Marny Lombard received the Tina Orwall Public Service Award for her tireless efforts to grow Washington’s suicide prevention movement through: the 2015 Zero Suicide conference in Eastern Washington, support for bereaved loss survivors and families of children who have major depression, vital contributions to Forefront's media program, the state’s inaugural Suicide Prevention and Higher Education Conference, and passage of HB1138. State Rep. Orwall (D-33rd district) presented the award saying, “Marny lost her son Sam, who lived with depression, when he was in college. … Among her passions, she reaches out to families during their difficult times.”  Lombard responded, “when you lose everything … you may also lose your fear, and this enables you to move forward to build a new life.”

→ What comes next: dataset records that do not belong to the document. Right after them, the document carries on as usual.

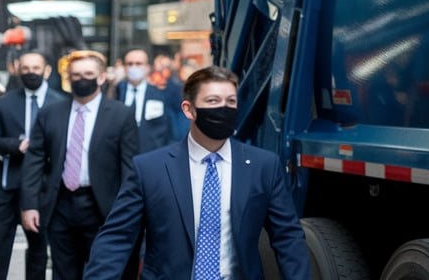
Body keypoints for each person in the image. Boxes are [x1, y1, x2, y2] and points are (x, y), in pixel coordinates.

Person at [83, 66, 311, 280]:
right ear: (188, 109)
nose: (224, 109)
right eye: (213, 101)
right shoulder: (150, 169)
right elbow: (117, 237)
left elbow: (288, 237)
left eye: (230, 102)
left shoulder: (263, 166)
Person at [20, 50, 139, 280]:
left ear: (101, 77)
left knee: (101, 272)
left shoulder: (121, 115)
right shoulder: (50, 113)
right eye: (75, 74)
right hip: (60, 206)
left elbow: (129, 168)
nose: (81, 79)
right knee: (63, 272)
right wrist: (30, 204)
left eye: (88, 73)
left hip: (102, 208)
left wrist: (127, 212)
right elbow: (34, 159)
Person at [0, 51, 68, 280]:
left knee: (39, 249)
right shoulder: (6, 103)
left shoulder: (60, 103)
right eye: (26, 69)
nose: (31, 73)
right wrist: (15, 145)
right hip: (8, 187)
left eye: (36, 69)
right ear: (18, 70)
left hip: (43, 188)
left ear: (47, 71)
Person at [115, 48, 176, 153]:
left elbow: (168, 129)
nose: (134, 67)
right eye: (130, 64)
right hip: (121, 156)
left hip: (152, 156)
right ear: (124, 67)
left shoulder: (159, 95)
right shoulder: (116, 92)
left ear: (147, 67)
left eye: (138, 64)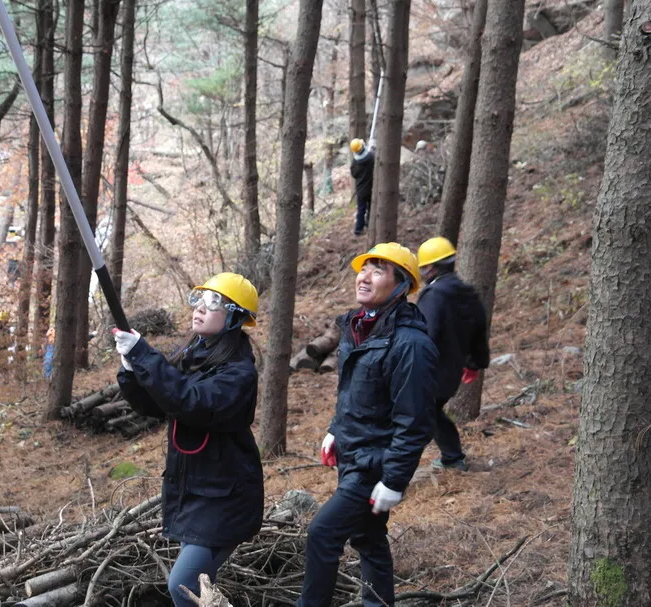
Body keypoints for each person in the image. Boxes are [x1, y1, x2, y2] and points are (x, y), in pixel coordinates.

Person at [298, 243, 437, 607]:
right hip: (352, 453)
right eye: (364, 269)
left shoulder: (410, 344)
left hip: (374, 464)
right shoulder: (357, 329)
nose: (364, 277)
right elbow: (354, 395)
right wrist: (334, 429)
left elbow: (415, 421)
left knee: (322, 533)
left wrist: (394, 480)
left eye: (378, 271)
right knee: (368, 540)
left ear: (401, 285)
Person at [113, 273, 264, 607]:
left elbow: (192, 402)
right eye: (199, 298)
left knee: (182, 585)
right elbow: (158, 404)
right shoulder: (194, 357)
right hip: (195, 493)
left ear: (235, 318)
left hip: (227, 500)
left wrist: (143, 355)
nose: (199, 308)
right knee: (199, 588)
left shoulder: (238, 373)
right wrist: (130, 369)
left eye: (213, 303)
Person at [415, 237, 491, 471]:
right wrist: (475, 363)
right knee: (431, 412)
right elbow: (479, 329)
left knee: (416, 416)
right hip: (451, 372)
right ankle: (453, 457)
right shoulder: (467, 292)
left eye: (422, 267)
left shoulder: (434, 295)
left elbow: (424, 335)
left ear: (431, 267)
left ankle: (395, 471)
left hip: (430, 371)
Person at [350, 138, 375, 236]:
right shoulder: (371, 157)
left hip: (360, 190)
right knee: (371, 208)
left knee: (361, 209)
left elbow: (354, 174)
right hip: (371, 188)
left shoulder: (355, 162)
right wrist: (373, 148)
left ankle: (358, 229)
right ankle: (369, 225)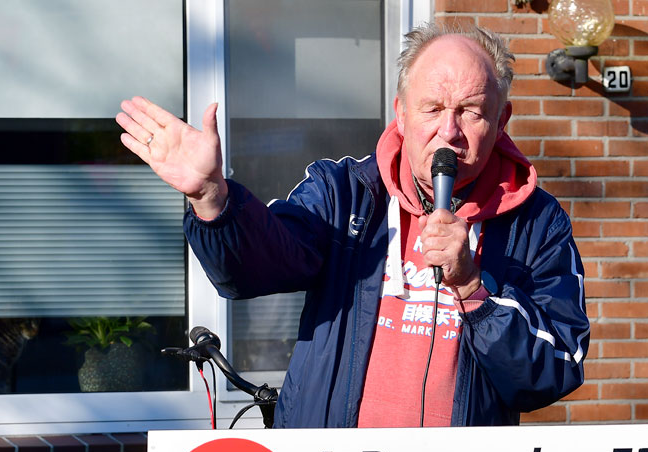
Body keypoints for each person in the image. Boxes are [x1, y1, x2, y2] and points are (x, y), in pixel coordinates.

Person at [116, 22, 589, 428]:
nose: (449, 131)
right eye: (432, 109)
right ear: (401, 113)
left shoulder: (538, 223)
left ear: (501, 120)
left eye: (470, 111)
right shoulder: (344, 193)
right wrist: (211, 197)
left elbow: (553, 370)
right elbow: (254, 269)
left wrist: (472, 288)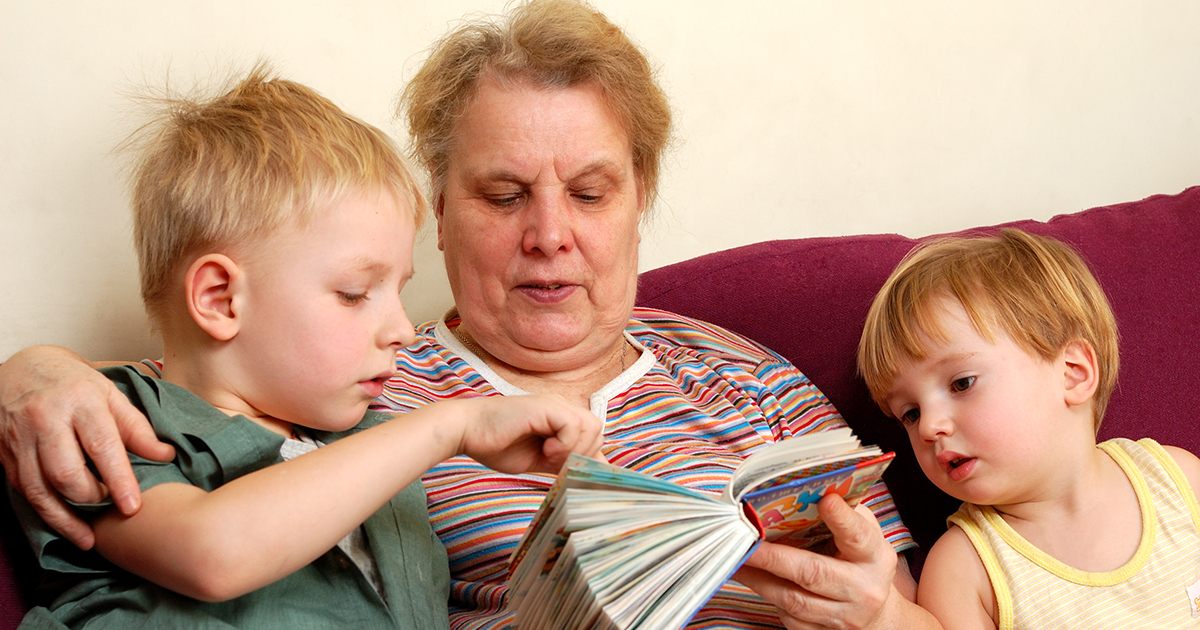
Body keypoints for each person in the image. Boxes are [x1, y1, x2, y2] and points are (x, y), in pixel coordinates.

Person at [0, 1, 939, 627]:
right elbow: (192, 412)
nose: (549, 235)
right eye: (502, 195)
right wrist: (30, 370)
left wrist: (882, 615)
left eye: (590, 192)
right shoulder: (351, 391)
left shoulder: (742, 372)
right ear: (438, 208)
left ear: (639, 198)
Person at [7, 65, 602, 628]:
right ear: (220, 299)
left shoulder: (373, 445)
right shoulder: (116, 422)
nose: (400, 327)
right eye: (353, 293)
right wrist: (447, 428)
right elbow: (213, 553)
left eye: (398, 291)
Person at [857, 228, 1200, 627]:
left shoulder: (1177, 479)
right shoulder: (964, 571)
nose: (930, 427)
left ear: (1072, 374)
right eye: (910, 413)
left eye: (962, 383)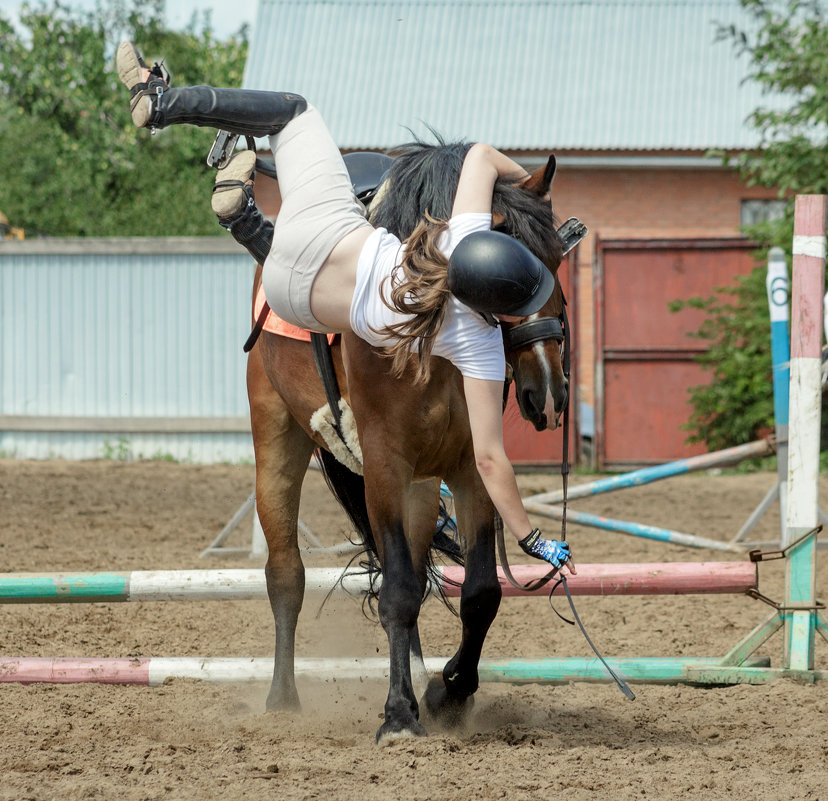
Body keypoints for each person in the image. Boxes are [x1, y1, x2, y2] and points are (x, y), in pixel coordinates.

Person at [117, 41, 575, 574]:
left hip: (309, 245)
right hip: (305, 301)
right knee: (353, 314)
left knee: (294, 112)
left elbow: (478, 156)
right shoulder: (476, 346)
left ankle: (164, 105)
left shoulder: (460, 236)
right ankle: (248, 227)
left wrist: (530, 199)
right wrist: (533, 539)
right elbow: (490, 461)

The Sue Eastgard Training Excellence Award was presented to two accomplished clinicians and trainers who have come together to develop and deliver lectures and video-based workshops for therapists and other healthcare workers who address suicide risk in diverse clinical settings.  Jeffrey Sung, M.D., is an acting instructor with the UW Department of Psychiatry and Behavioral Sciences and president-elect of the Washington State Psychiatric Association, and Keith Myers, LICSW, is a practicing clinician and vice president of clinical and training services for Wellspring Counseling in King County.  

Everett Daily Herald reporter Diana Hefley received the 2015 Award for Excellence in Coverage of Mental Health and Suicide (co-sponsored by the UW Department of Communication) for her article on Caroline Hetherwick Goza, “An Advocate for Parents Whose Children Struggle With Mental Illness.” Goza and her husband also attended the event.

The KING5-TV news staff received a special commendation for its exemplary efforts to educate the public about suicide, mental health, hope and recovery. Of particular note was a special day of suicide prevention news programming on March 12, 2015, featuring reporting by Heather Graf, Michael Konopasek and Elisa Hahn. Hahn explained that news organizations traditionally say little about suicide, but KING5 has changed the way it thinks about the topic, and treats it as an important public health issue for its viewers to understand.